Texto fornecido:
Plebiscito Nacional da Dívida Externa Campanha Jubileu 2000, por um milênio sem dívidas

O Plebiscito confirma: a vida acima da dívida!

2000-09-29 00:00:00

Mais de 5 milhões de brasileiras e de brasileiros participaram do Plebiscito
Nacional da Dívida Externa.

Trata-se de uma iniciativa única em nossa história: um plebiscito de
comparecimento não-obrigatório, organizado pela sociedade, realizado com
lisura e transparência em todas as unidades da Federação, envolvendo cerca de
100 mil voluntários ligados a igrejas, movimentos sociais, partidos
políticos, entidades de representação profissional e poderes públicos.

Raras vezes em nossa história, atores tão diversos se uniram em torno de uma
causa comum como esta. Foi assim na campanha do "Petróleo é nosso", nos anos
50. Foi assim na campanha pelas Reformas de Base, nos anos 60. Foi assim na
campanha da Anistia, nos anos 70. Foi assim na campanha das Diretas, nos anos
80. Foi assim na campanha pelo impedimento do ex-presidente Collor, nos anos
90.

E está sendo assim no Plebiscito Nacional da Dívida Externa, que colheu a
opinião popular sobre três questões:

O governo brasileiro deve manter o atual acordo com o Fundo Monetário
Internacional?

O Brasil deve continuar pagando a dívida externa, sem realizar uma auditoria
pública desta dívida, como previsto na Constituição de 1988?

Os governos federal, estaduais e municipais devem continuar usando grande
parte do orçamento público para pagar a dívida interna aos especuladores?

O que fazer: Reproduza fielmente o trecho do texto sobre o plebiscito da dívida externa que começa nas palavras "Plebiscito Nacional da Dívida Externa Campanha" e termina após "e poderes públicos.". O material apresentado a partir daqui provém de outra fonte.

Dados:
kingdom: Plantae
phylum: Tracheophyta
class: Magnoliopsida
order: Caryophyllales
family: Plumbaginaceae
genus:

Resultado da tarefa:
Plebiscito Nacional da Dívida Externa Campanha Jubileu 2000, por um milênio sem dívidas

O Plebiscito confirma: a vida acima da dívida!

2000-09-29 00:00:00

Mais de 5 milhões de brasileiras e de brasileiros participaram do Plebiscito
Nacional da Dívida Externa.

Trata-se de uma iniciativa única em nossa história: um plebiscito de
comparecimento não-obrigatório, organizado pela sociedade, realizado com
lisura e transparência em todas as unidades da Federação, envolvendo cerca de
100 mil voluntários ligados a igrejas, movimentos sociais, partidos
políticos, entidades de representação profissional e poderes públicos.